[Collected data]
====

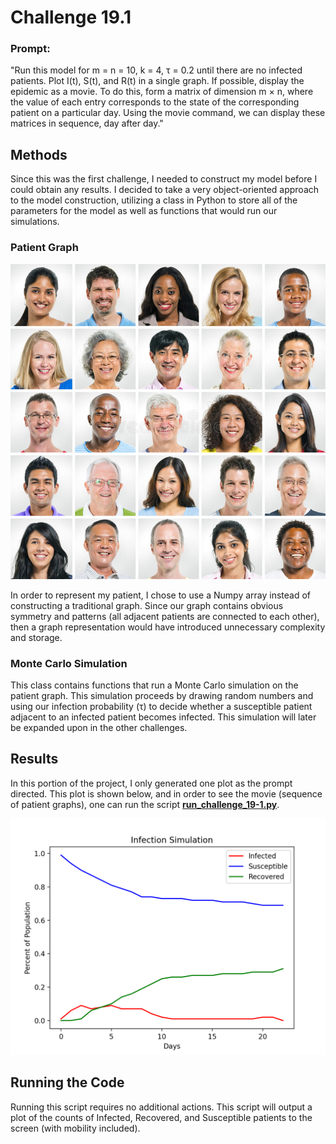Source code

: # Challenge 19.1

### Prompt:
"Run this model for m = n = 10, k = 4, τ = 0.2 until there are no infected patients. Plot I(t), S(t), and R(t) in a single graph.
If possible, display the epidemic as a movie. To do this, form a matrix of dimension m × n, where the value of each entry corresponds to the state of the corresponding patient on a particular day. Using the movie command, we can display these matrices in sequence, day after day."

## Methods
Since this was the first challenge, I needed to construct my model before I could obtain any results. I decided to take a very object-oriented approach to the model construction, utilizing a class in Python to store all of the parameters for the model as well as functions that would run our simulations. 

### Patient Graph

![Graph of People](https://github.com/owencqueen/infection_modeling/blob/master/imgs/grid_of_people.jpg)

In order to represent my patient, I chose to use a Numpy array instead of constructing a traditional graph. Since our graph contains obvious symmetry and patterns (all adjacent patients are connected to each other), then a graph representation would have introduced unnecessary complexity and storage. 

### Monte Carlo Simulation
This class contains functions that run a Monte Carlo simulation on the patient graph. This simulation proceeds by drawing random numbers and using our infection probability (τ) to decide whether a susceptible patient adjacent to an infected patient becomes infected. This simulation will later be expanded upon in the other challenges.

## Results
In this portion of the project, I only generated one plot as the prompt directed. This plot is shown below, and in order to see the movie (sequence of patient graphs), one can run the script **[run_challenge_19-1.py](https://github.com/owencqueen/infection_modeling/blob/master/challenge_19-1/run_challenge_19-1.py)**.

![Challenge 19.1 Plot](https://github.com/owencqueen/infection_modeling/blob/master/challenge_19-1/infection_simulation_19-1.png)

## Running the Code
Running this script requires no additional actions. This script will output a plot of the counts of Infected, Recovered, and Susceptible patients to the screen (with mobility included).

====

▶ Your instructions
Copy every line from the records that holds the string "movie".

▶ Answer area
If possible, display the epidemic as a movie. To do this, form a matrix of dimension m × n, where the value of each entry corresponds to the state of the corresponding patient on a particular day. Using the movie command, we can display these matrices in sequence, day after day."
In this portion of the project, I only generated one plot as the prompt directed. This plot is shown below, and in order to see the movie (sequence of patient graphs), one can run the script **[run_challenge_19-1.py](https://github.com/owencqueen/infection_modeling/blob/master/challenge_19-1/run_challenge_19-1.py)**.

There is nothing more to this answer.